Les princes de Sambalpur : quelque chose de superbement pourri au royaume

Pas simple le polar historique. Toujours ce sentiment de verser dans la démonstration d'un rat de bibliothèque, le petit détail qui va bien, l'anecdote véridique relevée dans une gazette de l'époque, le souci des vêtements poussé jusqu'à l'excès, tout cela parfois au détriment du fond. Il y a eu un génie pour contourner tout cela, c'était Philip Kerr. Il faut croire que le climat de l'Ecosse est propice à cet exercice puisqu'Abir Mukherjee a grandi, lui aussi, à l'ombre de la croix de Saint André. Et Les princes de Sambalpur, son deuxième tome des aventures de Sam Wyndham, capitaine de police de l'empire britannique à Calcutta, vétéran de la guerre de 14,  est un délice.
Il faut oublier les réticences à l'idée d'une intrigue en terre indienne. Trop exotique ? Trop inattendu ? Oui. Mais non. Oui c'est complètement à part mais essentiellement pour l'environnement, le cadre. Pour le reste, c'est du classique pur british, façon miss Agatha.
On est au printemps 1920, le capitaine Wyndham et son adjoint indien Sat ont un entretien avec l'héritier du trône de Sambalpur. Celui-ci confie qu'il est peu intéressé à l'idée de rejoindre un congrès des Princes, sorte de chambre imaginée par le colonisateur pour faire croire à un gage de démocratie. Mais le jeune prince s'inquiète surtout des mots retrouvés dans ses appartements lui intimant de faire attention à sa vie. Et là survient, alors que le trio est en route, un tireur qui abat justement le prince. L'émotion est gigantesque. La couronne veut vite un coupable. Et celui-ci est trouvé et se suicide avant d'être interpellé. L'enquête doit se poursuivre mais Sambalpur est hors de la juridiction de Wyndham. Peu importe, il prétexte des vacances pour assister aux funérailles de l'héritier. Invité, avec Sat, par le Maharajah effondré, le capitaine de l'empire va se coller à des intrigues de palais dignes des plus belles monarchies occidentales.

* _DONNÉES PRÉSENTÉES_:

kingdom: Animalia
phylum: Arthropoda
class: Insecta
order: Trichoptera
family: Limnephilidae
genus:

* _CONSIGNES_:
• 1. Selon la critique des Princes de Sambalpur, à quelle époque se déroule l'intrigue ?
• 2. Résumez en une phrase le paragraphe de la critique des Princes de Sambalpur qui commence par « Il faut oublier les réticences », en gardant ses faits principaux.
• 3. Poursuivez la critique des Princes de Sambalpur après sa dernière phrase.

* _RÉPONSES PAR CONSIGNE_:
• 1. Au printemps 1920.

• 2. Malgré un cadre indien qui peut paraître trop exotique ou inattendu, le roman ne se distingue que par son environnement : pour le reste, c'est du classique purement britannique, façon miss Agatha.

• 3.
Très rythmé, Les princes de Sambalpur est une réussite de bout en bout, évitant l'écueil de l'exotisme gratuit pour offrir avant tout une vision de la société de cette époque, vision précise mais très complexe aussi. Et ce qui intéresse Abir Mukherjee ce sont aussi les relations entre la couronne britannique et les Indiens. Cet étrange lien de subornation admis du bout des lèvres, où des sujets, éduqués dans les meilleures écoles anglaises, finissent par penser que les vrais barbares se trouvent à Londres et que, finalement, tant que les royaumes et les maharajahs auront ce train de vie, l'équilibre, fragile, perdurera. Mieux qu'Agatha Christie qui avait un fond de condescendance pour les colonies, Mukherjee démontre l'extrême lucidité du peuple indien et, derrière les atours de traditions ancestrales comme la polygamie, une intelligence toute florentine.
Et puis son capitaine de la couronne britannique régale à chaque instant. Amoureux transi, adepte de la pipe d'opium comme du Laphroaig, il est un observateur admiratif et moderne de la société indienne et par exemple, cette description de la gare de Howarh, à Calcutta, est un petit bijou. Enfin, il y a, comme chez Kerr, cet humour saignant : "il aime beaucoup se moquer des Britanniques de temps en temps. Un jour il a offert à M. Carmichael un sac de golf et des clubs en témoignage de l'estime de Sambalpur pour son noble Résident. Carmichael en est extrêmement fier. Ce qu'il ignore c'est que le sac est fait en peau de pénis d'éléphant. Son Altesse l'a fait fabriquer spécialement."
Une des très bonnes surprises de cette rentrée 2020, et à l'heure où plus personne ne peut voyager, le livre prouve une fois de plus sa puissance évocatrice.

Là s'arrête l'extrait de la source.